Mad Max: Fury Road: Film Review
Cast: Tom Hardy, Nicholas Hoult, Charlize TheronDirector: George Miller
"All this for a family squabble"
It's a phrase tossed off the lips of one lunatic in Mad Max which says so much about George Miller's return 30 years later to the post-apocalyptic world he made so iconic with Mel Gibson around 36 years ago.
Mad Max Fury Road is nothing short of a visually nihilistic spectacle; it's a world where hope as a commodity is as rare as oil and the rain in the blisteringly violent deserts that blow all around.
Tom Hardy stars as Max Rockatansky, a man haunted by the fact he couldn't save his wife and daughter and by visions of his child (a nod back to the originals). As the film starts, Max is captured by the heavily radiated white-skinned War Boys and hooked up to the sick as a human blood bag (this film is about as pro-blood transfusions as any health commercial could be).

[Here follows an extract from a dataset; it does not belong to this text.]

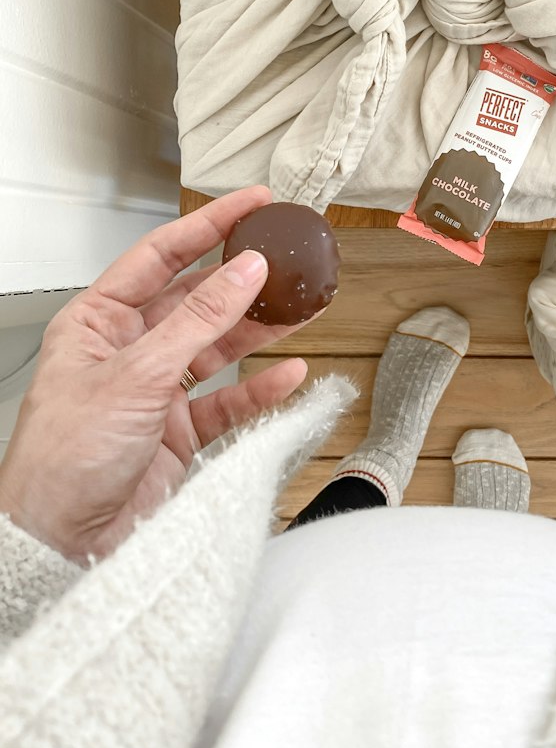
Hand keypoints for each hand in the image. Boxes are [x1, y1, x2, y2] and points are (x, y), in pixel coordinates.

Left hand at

But Max finds himself front and centre of an epic chase when Imperator Furiosa (Charlize Theron, the buzz-cutted, bionic armed heart and soul of the movie) deviates from a supply run and trade deal, angering the bloated leader of the post-apocalyptic cult of deviants, Immortan Joe (played by Toecutter from the first film, Hugh Keays-Byrne).
So Joe and his gang of misfits set out on a major chase and to unleash Carmageddon on the unbelievers as well as to try and reclaim Furiosa's secret cargo.
Mad Max Fury Road is light on plot, but high on visual insanity.
In fact, it's the lack of plot and near lack of dialogue at the start that convinces you this extreme road movie and video-game style plotting will challenge some who are not on board with the cine-visual meltdown mania of a barking mad director cum visionary Miller.
And for key character (Nicholas Hoult's religious zealot Nux who's desperate for entry to Valhalla in among the vehicular madness) the absence of development means one plot point jars quite badly midway through the piece, a mis-step from Miller who clearly had his eye on the action, rather than those swirling around the unfolding visual carnage.
It is the unrelenting destruction that stands out first and foremost in Mad Max Fury Road - the blistering soundtrack leaves your ears bleeding after the initial first 40 minutes of adrenaline-fuelled highly visceral and carefully orchestrated chaos is unleashed.
Thankfully, the movie slows giving you a chance to adjust and your ears a chance to recover, but it's a brief respite before the action ramps up once again. In those brief moments, Hardy's near-mute Max remains the calm in the storm, handing the emotion and heart to Theron to handle, which she does with a great degree of aplomb.
Looking like Slipknot meshed with Priscilla Queen of the Desert and crossed with Duran Duran's Wild Boys video, the visuals of Mad Max Fury Road are everything and stand tribute to Miller's clear and dedicated vision. Cars with spikes that look like motorised porcupines, bikers with inhabitants that look like they've cosplayed bedouins and Tusken raiders, a truck stacked with amps and a deranged guitarist all create the aesthetics of a world gone mad where chaos rules supreme.
The stunt work and brutal fights raise the bar for blockbuster expectations as this extended car chase plays out, and it's great to see a New Zealand stunt team had a hand in ensuring the vision comes to life. It certainly benefits from being stripped of CGI with live-action favoured in a way that would shame the Fast and The Furious series.
A madcap cinematic orgy of balls-out action, Mad Max: Fury Road stands alone as something visually incredible and completely epic; while the story and characters for the most part, don't hold up to repeated scrutiny, you can't help but salute Miller for what he's achieved.
With furious sound and visual bluster, Mad Max Fury Road is an atmospheric road well worth travelling - even though there are a few bumps along the way.